Many of the guys--JR and Lyndon included--hoped that, this time around, our affect on the audience would be greater. Greater, not in the sense that they would be more pleased or we would get more donations or a bigger standing ovation or something, but greater in the sense of impact. JR wanted more questions during the Q&A about their homeless situation, not just "how'd you manage the production" type stuff. It was fascinating: they really want to affect change in the audience. The fact that we will be performing in front of children and young adults really touches them. More than one man echoed Dennis' hope.

We started to get at underlying internal conflict issues. I relayed JR's biggest fear, "that individual egos would begin to dominate the company, that this would turn Company members off, that men would begin to quit, that the work Donna and Steve put together would be for nothing, that there would be no more quotes like the one from Fr. Vince." And Lyndon responded, "you're afraid that personalities may come before principles."

So we talked about leaving our personal personality conflicts at the door. I specifically addressed the Mike/Dennis episode the day of the previous performance (which is when I really wished Mike were there). Dennis assured me that such a thing wouldn't happen because the woman that was the source of this conflict (it always seems to be a woman's fault doesn't it?) was no longer involved. But Phil was keenly aware saying: "fear of failure manifests itself in all kinds of ways."

ALL OF THE GUYS WERE TOUCHED BY FR. VINCE'S QUOTE ("We are promoting this event with our school in a special way. It will be a valuable experience for our students and parents - as well as for our entire parish. God bless you! Gratefully, Fr. Vince"). It started to become like this rallying cry.

So, rehearsal went great.

Tuesday, February 07, 2006

It's like Golf.

I sat in the middle of our center today just soaking it in. The time was 9:15, our Coordinators just came out of a meeting juiced about new policy. Six volunteers were on hand to staff the day. Eight homeless, formerly incarcerated, recovering addicts, nearly all men of the "unwanted race," bustling and scurrying to prepare for the day--to prepare to serve scores and serve themeselves.
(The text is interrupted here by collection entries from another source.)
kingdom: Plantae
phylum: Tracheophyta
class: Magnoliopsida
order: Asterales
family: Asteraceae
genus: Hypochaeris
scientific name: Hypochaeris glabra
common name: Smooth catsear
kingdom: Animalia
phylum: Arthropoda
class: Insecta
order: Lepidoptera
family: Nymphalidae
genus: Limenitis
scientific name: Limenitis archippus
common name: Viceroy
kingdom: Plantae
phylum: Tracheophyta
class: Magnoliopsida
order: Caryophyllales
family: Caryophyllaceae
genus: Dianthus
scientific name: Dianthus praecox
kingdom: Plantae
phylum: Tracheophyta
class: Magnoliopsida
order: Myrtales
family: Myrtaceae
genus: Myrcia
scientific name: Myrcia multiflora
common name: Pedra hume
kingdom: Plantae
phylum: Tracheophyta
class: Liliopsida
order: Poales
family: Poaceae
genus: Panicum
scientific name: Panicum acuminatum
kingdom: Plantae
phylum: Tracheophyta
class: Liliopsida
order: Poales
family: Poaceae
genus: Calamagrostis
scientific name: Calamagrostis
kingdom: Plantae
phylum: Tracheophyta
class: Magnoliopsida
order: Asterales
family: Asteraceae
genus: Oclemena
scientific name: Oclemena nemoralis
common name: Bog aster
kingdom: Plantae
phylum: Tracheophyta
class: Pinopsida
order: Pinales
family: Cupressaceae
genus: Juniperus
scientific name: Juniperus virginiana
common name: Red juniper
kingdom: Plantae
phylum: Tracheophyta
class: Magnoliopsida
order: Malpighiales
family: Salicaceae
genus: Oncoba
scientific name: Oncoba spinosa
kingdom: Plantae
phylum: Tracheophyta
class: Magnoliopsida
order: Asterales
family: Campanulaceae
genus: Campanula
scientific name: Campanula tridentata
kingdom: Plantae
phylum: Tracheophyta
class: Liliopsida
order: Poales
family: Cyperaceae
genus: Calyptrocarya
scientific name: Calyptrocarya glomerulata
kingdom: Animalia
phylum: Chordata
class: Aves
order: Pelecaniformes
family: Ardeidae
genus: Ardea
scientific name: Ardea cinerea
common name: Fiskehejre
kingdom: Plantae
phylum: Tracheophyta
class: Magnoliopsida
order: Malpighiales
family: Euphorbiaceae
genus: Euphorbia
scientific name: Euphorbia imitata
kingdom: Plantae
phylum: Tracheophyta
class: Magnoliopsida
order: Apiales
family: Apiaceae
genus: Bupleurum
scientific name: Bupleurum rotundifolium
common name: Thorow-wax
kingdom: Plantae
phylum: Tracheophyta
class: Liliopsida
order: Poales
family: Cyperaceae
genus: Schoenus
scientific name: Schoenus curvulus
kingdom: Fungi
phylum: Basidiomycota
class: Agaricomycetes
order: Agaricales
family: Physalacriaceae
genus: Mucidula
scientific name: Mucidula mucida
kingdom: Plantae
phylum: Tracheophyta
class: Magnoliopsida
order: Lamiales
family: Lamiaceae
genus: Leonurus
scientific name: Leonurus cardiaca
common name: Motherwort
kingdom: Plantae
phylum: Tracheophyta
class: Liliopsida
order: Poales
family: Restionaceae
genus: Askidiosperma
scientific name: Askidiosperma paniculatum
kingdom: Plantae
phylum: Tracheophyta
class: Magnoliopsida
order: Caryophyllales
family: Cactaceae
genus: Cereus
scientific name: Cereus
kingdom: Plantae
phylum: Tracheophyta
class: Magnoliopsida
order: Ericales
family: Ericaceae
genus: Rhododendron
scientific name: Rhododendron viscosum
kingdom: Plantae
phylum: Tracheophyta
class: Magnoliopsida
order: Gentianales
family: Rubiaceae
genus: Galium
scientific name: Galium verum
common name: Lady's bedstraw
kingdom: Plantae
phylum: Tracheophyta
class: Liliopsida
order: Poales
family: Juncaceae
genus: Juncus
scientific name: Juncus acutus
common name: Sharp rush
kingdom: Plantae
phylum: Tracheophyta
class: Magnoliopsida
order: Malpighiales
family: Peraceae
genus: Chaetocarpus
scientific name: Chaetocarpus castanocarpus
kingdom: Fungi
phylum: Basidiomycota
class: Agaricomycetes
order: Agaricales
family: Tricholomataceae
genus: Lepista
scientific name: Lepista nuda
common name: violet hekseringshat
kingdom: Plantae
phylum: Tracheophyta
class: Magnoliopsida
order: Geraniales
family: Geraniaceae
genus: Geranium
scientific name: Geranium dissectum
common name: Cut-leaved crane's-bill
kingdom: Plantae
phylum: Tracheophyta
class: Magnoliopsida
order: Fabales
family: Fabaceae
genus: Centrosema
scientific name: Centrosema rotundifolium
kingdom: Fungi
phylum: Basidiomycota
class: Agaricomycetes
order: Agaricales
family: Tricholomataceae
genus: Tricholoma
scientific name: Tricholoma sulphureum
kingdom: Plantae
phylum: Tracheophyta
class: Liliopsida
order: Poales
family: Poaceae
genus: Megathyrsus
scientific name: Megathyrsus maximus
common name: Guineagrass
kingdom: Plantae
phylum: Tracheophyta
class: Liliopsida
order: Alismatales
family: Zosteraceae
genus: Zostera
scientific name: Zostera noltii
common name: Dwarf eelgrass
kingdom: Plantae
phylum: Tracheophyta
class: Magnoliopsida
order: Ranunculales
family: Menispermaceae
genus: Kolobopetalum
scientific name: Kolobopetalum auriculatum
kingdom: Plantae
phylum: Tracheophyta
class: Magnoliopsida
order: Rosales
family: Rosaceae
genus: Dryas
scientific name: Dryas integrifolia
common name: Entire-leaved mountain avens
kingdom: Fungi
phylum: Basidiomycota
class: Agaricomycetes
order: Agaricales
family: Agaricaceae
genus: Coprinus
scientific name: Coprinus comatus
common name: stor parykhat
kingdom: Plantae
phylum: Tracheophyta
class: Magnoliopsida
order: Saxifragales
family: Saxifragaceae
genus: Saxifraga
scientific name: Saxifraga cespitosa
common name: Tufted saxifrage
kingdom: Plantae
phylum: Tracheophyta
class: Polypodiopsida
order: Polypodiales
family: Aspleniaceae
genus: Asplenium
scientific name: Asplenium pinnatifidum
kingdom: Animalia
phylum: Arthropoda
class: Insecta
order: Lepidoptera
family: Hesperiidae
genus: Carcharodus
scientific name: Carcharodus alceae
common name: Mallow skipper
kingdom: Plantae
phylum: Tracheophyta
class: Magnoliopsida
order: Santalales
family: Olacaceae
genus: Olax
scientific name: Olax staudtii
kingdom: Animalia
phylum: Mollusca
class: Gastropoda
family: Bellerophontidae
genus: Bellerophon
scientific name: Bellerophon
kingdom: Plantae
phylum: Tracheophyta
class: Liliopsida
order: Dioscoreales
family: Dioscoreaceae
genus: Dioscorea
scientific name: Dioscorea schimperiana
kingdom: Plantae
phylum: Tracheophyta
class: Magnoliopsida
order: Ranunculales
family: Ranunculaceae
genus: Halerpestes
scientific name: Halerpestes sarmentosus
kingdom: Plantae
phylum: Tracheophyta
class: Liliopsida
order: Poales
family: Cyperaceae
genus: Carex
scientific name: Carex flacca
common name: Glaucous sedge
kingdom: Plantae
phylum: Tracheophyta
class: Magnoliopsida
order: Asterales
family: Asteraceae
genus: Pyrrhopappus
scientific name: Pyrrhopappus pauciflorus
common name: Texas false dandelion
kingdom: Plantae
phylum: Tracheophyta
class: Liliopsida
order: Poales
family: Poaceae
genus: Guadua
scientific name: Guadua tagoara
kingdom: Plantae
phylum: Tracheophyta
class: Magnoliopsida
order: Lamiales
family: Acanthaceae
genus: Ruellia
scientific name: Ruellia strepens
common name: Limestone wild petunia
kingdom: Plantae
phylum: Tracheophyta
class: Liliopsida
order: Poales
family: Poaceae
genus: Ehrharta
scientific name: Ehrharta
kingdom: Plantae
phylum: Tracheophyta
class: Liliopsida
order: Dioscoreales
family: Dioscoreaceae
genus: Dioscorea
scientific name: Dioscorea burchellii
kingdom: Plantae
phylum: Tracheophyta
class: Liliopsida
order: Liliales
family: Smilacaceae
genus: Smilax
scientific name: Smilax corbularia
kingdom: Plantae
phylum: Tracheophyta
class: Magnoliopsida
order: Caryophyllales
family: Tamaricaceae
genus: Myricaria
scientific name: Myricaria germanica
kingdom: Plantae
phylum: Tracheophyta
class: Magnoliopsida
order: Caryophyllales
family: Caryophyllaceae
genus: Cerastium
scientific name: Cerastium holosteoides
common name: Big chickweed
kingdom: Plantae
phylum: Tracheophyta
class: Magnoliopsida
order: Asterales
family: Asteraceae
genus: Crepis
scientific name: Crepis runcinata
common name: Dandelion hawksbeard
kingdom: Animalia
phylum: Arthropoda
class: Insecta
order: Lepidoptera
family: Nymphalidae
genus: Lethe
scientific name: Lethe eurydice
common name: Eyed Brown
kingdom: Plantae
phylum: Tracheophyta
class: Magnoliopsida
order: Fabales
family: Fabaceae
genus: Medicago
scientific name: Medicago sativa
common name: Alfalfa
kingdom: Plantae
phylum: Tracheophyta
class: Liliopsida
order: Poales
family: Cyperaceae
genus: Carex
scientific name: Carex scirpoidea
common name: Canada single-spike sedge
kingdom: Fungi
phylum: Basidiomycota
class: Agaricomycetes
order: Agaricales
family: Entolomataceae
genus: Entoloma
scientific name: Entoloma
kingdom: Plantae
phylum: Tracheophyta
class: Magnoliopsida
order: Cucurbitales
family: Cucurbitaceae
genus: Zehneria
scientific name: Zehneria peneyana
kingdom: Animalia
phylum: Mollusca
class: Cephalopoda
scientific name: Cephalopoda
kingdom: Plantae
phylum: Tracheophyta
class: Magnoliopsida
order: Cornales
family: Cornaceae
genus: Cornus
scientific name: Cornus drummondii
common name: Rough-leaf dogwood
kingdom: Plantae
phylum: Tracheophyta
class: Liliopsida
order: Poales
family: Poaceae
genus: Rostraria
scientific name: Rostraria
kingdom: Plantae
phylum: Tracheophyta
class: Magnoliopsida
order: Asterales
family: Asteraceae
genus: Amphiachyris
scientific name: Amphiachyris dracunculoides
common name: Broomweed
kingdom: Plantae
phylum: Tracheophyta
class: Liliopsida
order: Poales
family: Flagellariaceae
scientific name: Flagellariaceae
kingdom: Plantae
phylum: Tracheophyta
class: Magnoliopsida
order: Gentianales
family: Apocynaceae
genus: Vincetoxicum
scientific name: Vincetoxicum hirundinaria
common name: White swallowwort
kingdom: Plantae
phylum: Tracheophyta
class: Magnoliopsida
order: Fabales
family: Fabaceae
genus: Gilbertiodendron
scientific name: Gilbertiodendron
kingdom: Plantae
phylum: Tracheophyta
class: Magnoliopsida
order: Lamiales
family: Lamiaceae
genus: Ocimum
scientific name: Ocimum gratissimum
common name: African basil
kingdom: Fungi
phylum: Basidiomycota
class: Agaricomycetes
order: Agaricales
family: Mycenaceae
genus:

These little pieces of positive awareness come even in the midst of and despite (i.e. they are real nonetheless) the undertones of dramatic personality conflicts between the staff. These little pieces of positive awareness come even as the Coordinator continues to struggle with managerial consistency: reminding others not to store their personal belongings in the center, for example, as his girlfriend rolls a full shopping cart behind his desk.

It's small things like this that you learn to appreciate. It's taking a step back, putting the behavior in context of the clients' backgrounds, and appreciating the outcomes we so often claim are invisible.

You see, it's like golf. You live for that one shot. You know the one. That one sweet, effortless swing where the ball feels weightless, your form perfectly efficient and, as that ball flies, the ground beneath it undulates so as to conspire to bring that little ball in flight towards its one true resting place, a carved out divot in the middle of a soft pasture. This one shot will make a golfers day regardless his final tally. While some might say it's illogical and irrational--claiming that a single shot, a single moment of joy, can possibly justify 17 and 2/3 holes of pure misery--any amateur golfer basking in the 19th Hole will tell you it's all worth it.

In much the same way these small moments--they seem so few and far between when they're not happening, yet they limitless when underway--justify our work despite the vast majority of let downs and setbacks.